Reading passage:
────────────────────────────────────────

Perceived ease of use refers to when individuals believe using a given method will require less effort (28) and in context, can be defined as the degree to which a student perceives social media use as easy and would improve their learning performance. In the information technology literature, empirical research has been utilized to examine and validate the link between attitude components and perceived ease of use (38). Existing research generates consistent arguments, suggesting that the two technology acceptance model concepts are substantially associated with attitude (48–50).

Hypothesis 4. Perceived ease of use will have a positive effect on behavioral intention to use in using social media.

Performance expectancy

Performance expectancy is “the degree to which a person believes it is possible to improve their efficiency employing specific systems” (28, 29). The unified theory of acceptance and usage of technology (28, 29) posits performance expectancy as an important foundation concept of behavioral intention. The literature demonstrates that performance expectancy is a predictor of behavioral intention (29, 51, 52). In this study context, this translates to social media use, in that when students expect performance gain from using social media, they will in turn have higher actual use. The current research postulates that there is a relationship between performance expectancy and the behavioral intention to use them.

Hypothesis 5. Expected performance will have a positive effect on actual social media use.

Effort expectancy

Embedded social media in higher education is not new (53), with the benefits becoming more self-evident. The unified theory of acceptance and usage of technology suggests that effort expectancy is one of the direct elements of behavioral intention. Several articles describe how effort expectancy is a major factor in behavioral intention. For example, Howard et al. (54) examined the peer intentions of pre-service teachers toward using unified theory of acceptance and usage of technology in information technology and discovered effort expectancy as a major predictor of behavioral intention toward information technology (55). The current research will show that there is a relationship between effort expectancy and behavioral intention to use.

Hypothesis 6. Effort expectancy will have a positive effect on actual social media use.

────────────────────────────────────────

Information supplied:
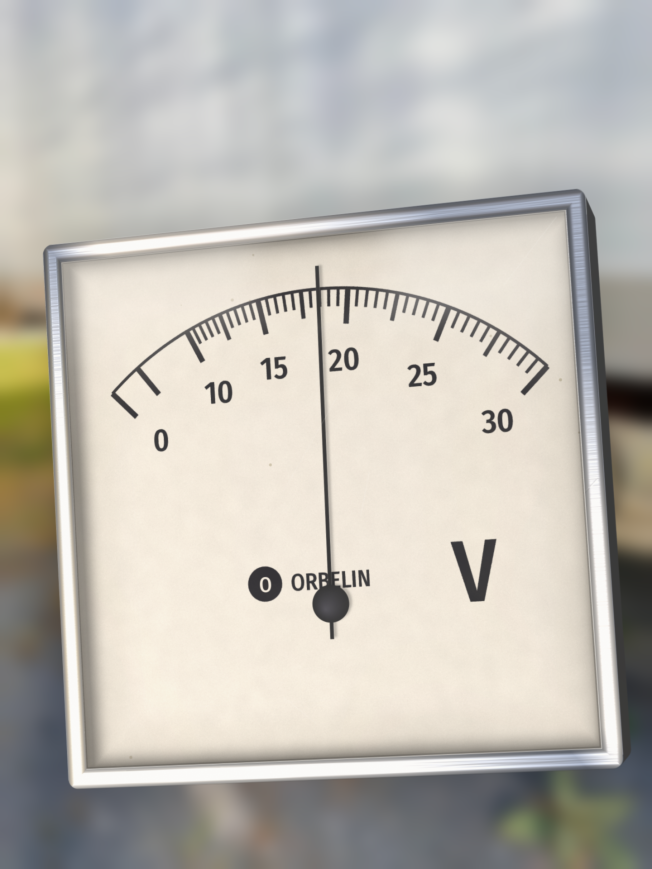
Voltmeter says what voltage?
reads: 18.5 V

────────────────────────────────────────

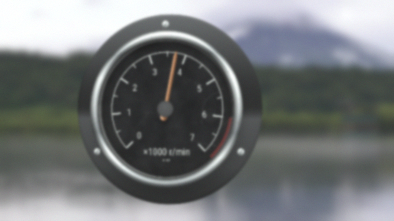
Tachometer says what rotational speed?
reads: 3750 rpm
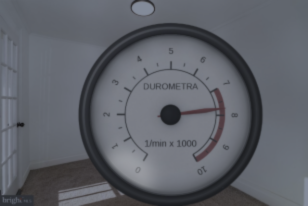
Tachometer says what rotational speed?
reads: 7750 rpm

────────────────────────────────────────

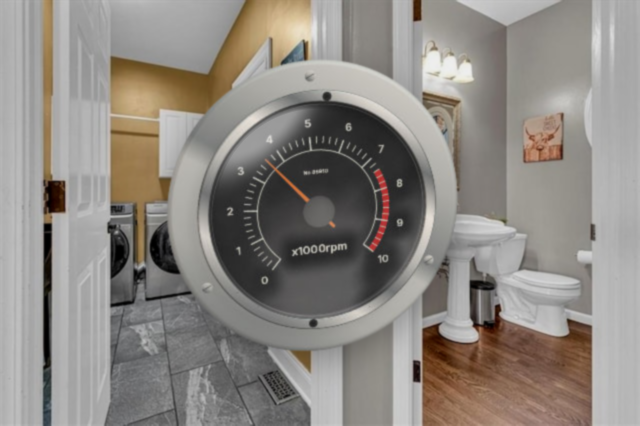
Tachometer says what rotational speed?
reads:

────────────────────────────────────────

Parts of the exercise:
1. Do these statements agree with the social media passage? Answer yes or no for each, and quote the words of the passage that decide it.
(a) Performance expectancy is called a predictor of behavioral intention.
(b) Embedded social media in higher education is described as new.
(c) Hypothesis 6 predicts a negative effect of effort expectancy on actual social media use.
2. Copy the part of the social media passage that begins at the words "Perceived ease of use refers" and ends after "using social media.", swapping "attitude" for "outlook" throughout.
3. In the social media passage, who examined the peer intentions of pre-service teachers?

List of solutions:
1.
(a) Yes: "The literature demonstrates that performance expectancy is a predictor of behavioral intention"
(b) No: "Embedded social media in higher education is not new"
(c) No: "Effort expectancy will have a positive effect on actual social media use."

2.
Perceived ease of use refers to when individuals believe using a given method will require less effort (28) and in context, can be defined as the degree to which a student perceives social media use as easy and would improve their learning performance. In the information technology literature, empirical research has been utilized to examine and validate the link between outlook components and perceived ease of use (38). Existing research generates consistent arguments, suggesting that the two technology acceptance model concepts are substantially associated with outlook (48–50).

Hypothesis 4. Perceived ease of use will have a positive effect on behavioral intention to use in using social media.

3. Howard et al.